### EXERCISE OBJECTIVE
Could you restate word for word every line from the one containing "Nos hemos pasado" to the end of the records, and nothing else?
Top of DATA EXTRACT
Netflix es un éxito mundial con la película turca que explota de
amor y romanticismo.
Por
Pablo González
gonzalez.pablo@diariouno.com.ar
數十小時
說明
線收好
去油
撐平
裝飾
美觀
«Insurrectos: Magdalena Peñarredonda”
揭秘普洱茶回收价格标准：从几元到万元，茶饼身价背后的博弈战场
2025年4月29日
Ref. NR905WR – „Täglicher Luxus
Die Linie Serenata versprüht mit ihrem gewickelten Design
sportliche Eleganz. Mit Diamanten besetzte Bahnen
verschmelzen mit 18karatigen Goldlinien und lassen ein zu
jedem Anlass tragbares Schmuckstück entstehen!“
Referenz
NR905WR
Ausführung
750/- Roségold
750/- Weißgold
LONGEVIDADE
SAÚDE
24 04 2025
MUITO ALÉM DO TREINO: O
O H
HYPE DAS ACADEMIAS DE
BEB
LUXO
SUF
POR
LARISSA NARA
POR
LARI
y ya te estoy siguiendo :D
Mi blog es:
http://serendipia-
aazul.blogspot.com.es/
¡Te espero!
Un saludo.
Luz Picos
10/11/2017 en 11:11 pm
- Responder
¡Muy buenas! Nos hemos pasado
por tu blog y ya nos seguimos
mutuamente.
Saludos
Bottom of DATA EXTRACT
### RESPONSE TO THE EXERCISE
¡Muy buenas! Nos hemos pasado
por tu blog y ya nos seguimos
mutuamente.
Saludos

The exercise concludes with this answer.